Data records

^^^^^^^^

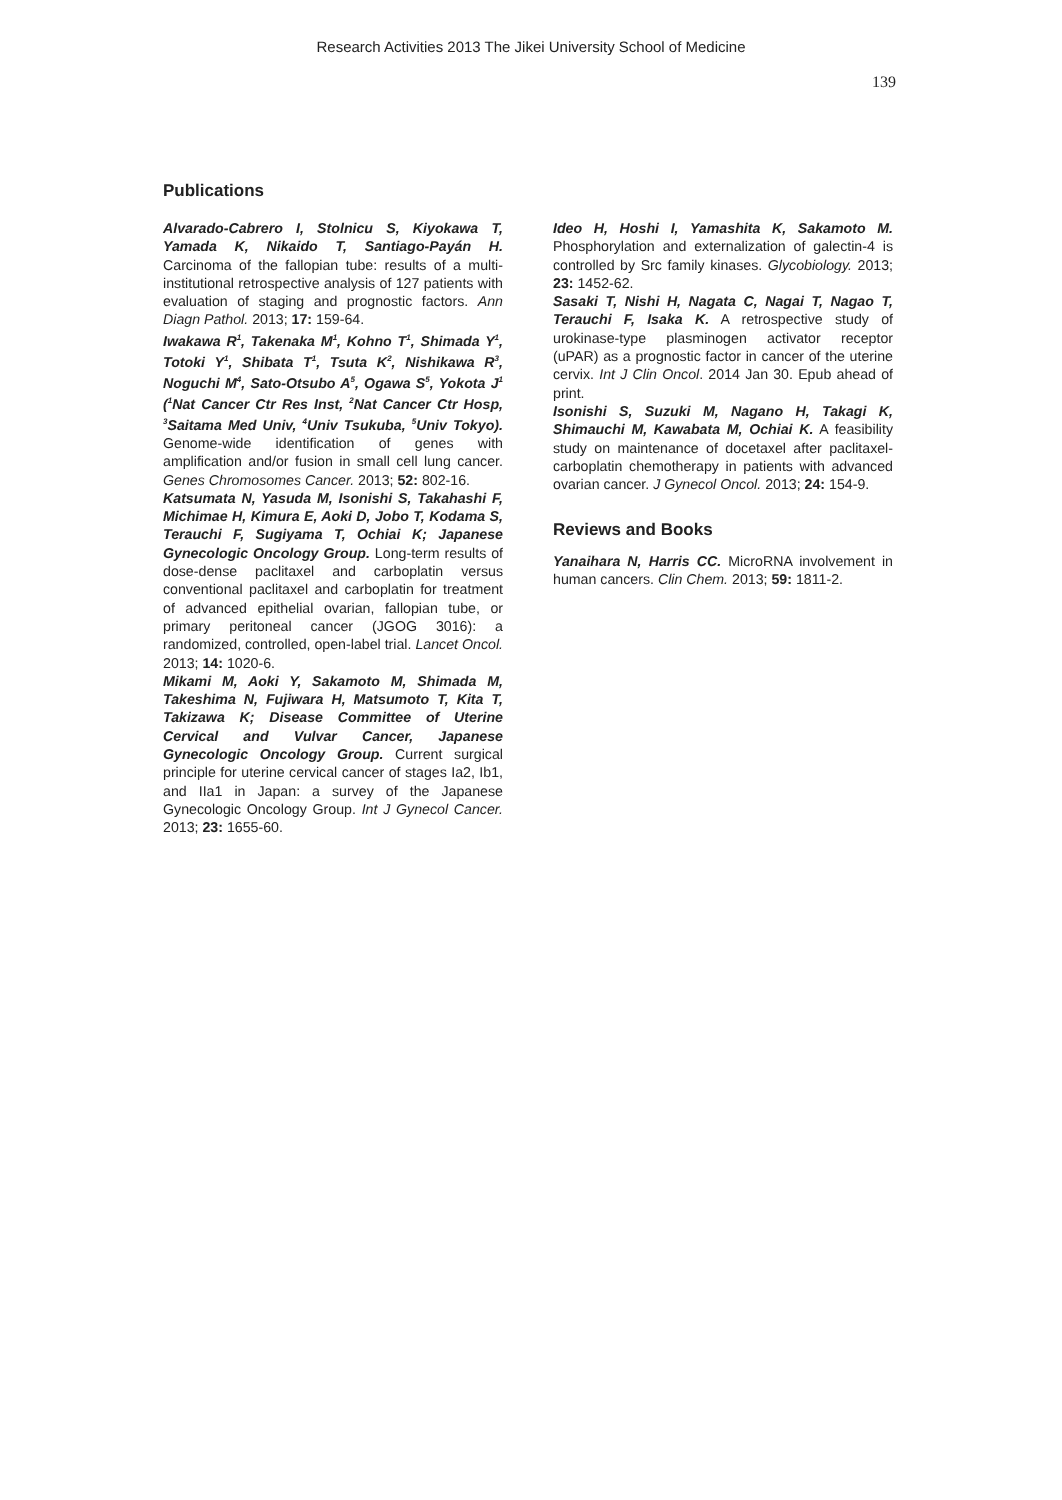Research Activities 2013 The Jikei University School of Medicine
139
Publications
Alvarado-Cabrero I, Stolnicu S, Kiyokawa T, Yamada K, Nikaido T, Santiago-Payán H. Carcinoma of the fallopian tube: results of a multi-institutional retrospective analysis of 127 patients with evaluation of staging and prognostic factors. Ann Diagn Pathol. 2013; 17: 159-64.
Iwakawa R<sup>1</sup>, Takenaka M<sup>1</sup>, Kohno T<sup>1</sup>, Shimada Y<sup>1</sup>, Totoki Y<sup>1</sup>, Shibata T<sup>1</sup>, Tsuta K<sup>2</sup>, Nishikawa R<sup>3</sup>, Noguchi M<sup>4</sup>, Sato-Otsubo A<sup>5</sup>, Ogawa S<sup>5</sup>, Yokota J<sup>1</sup> (<sup>1</sup>Nat Cancer Ctr Res Inst, <sup>2</sup>Nat Cancer Ctr Hosp, <sup>3</sup>Saitama Med Univ, <sup>4</sup>Univ Tsukuba, <sup>5</sup>Univ Tokyo). Genome-wide identification of genes with amplification and/or fusion in small cell lung cancer. Genes Chromosomes Cancer. 2013; 52: 802-16.
Katsumata N, Yasuda M, Isonishi S, Takahashi F, Michimae H, Kimura E, Aoki D, Jobo T, Kodama S, Terauchi F, Sugiyama T, Ochiai K; Japanese Gynecologic Oncology Group. Long-term results of dose-dense paclitaxel and carboplatin versus conventional paclitaxel and carboplatin for treatment of advanced epithelial ovarian, fallopian tube, or primary peritoneal cancer (JGOG 3016): a randomized, controlled, open-label trial. Lancet Oncol. 2013; 14: 1020-6.
Mikami M, Aoki Y, Sakamoto M, Shimada M, Takeshima N, Fujiwara H, Matsumoto T, Kita T, Takizawa K; Disease Committee of Uterine Cervical and Vulvar Cancer, Japanese Gynecologic Oncology Group. Current surgical principle for uterine cervical cancer of stages Ia2, Ib1, and IIa1 in Japan: a survey of the Japanese Gynecologic Oncology Group. Int J Gynecol Cancer. 2013; 23: 1655-60.
Ideo H, Hoshi I, Yamashita K, Sakamoto M. Phosphorylation and externalization of galectin-4 is controlled by Src family kinases. Glycobiology. 2013; 23: 1452-62.
Sasaki T, Nishi H, Nagata C, Nagai T, Nagao T, Terauchi F, Isaka K. A retrospective study of urokinase-type plasminogen activator receptor (uPAR) as a prognostic factor in cancer of the uterine cervix. Int J Clin Oncol. 2014 Jan 30. Epub ahead of print.
Isonishi S, Suzuki M, Nagano H, Takagi K, Shimauchi M, Kawabata M, Ochiai K. A feasibility study on maintenance of docetaxel after paclitaxel-carboplatin chemotherapy in patients with advanced ovarian cancer. J Gynecol Oncol. 2013; 24: 154-9.
Reviews and Books
Yanaihara N, Harris CC. MicroRNA involvement in human cancers. Clin Chem. 2013; 59: 1811-2.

^^^^^^^^

- Work item -
Counting the line that contains "Ideo H, Hoshi" as the first, copy exactly every line through the end of the records, and nothing else.

- Answer to the exercise -
Ideo H, Hoshi I, Yamashita K, Sakamoto M. Phosphorylation and externalization of galectin-4 is controlled by Src family kinases. Glycobiology. 2013; 23: 1452-62.
Sasaki T, Nishi H, Nagata C, Nagai T, Nagao T, Terauchi F, Isaka K. A retrospective study of urokinase-type plasminogen activator receptor (uPAR) as a prognostic factor in cancer of the uterine cervix. Int J Clin Oncol. 2014 Jan 30. Epub ahead of print.
Isonishi S, Suzuki M, Nagano H, Takagi K, Shimauchi M, Kawabata M, Ochiai K. A feasibility study on maintenance of docetaxel after paclitaxel-carboplatin chemotherapy in patients with advanced ovarian cancer. J Gynecol Oncol. 2013; 24: 154-9.
Reviews and Books
Yanaihara N, Harris CC. MicroRNA involvement in human cancers. Clin Chem. 2013; 59: 1811-2.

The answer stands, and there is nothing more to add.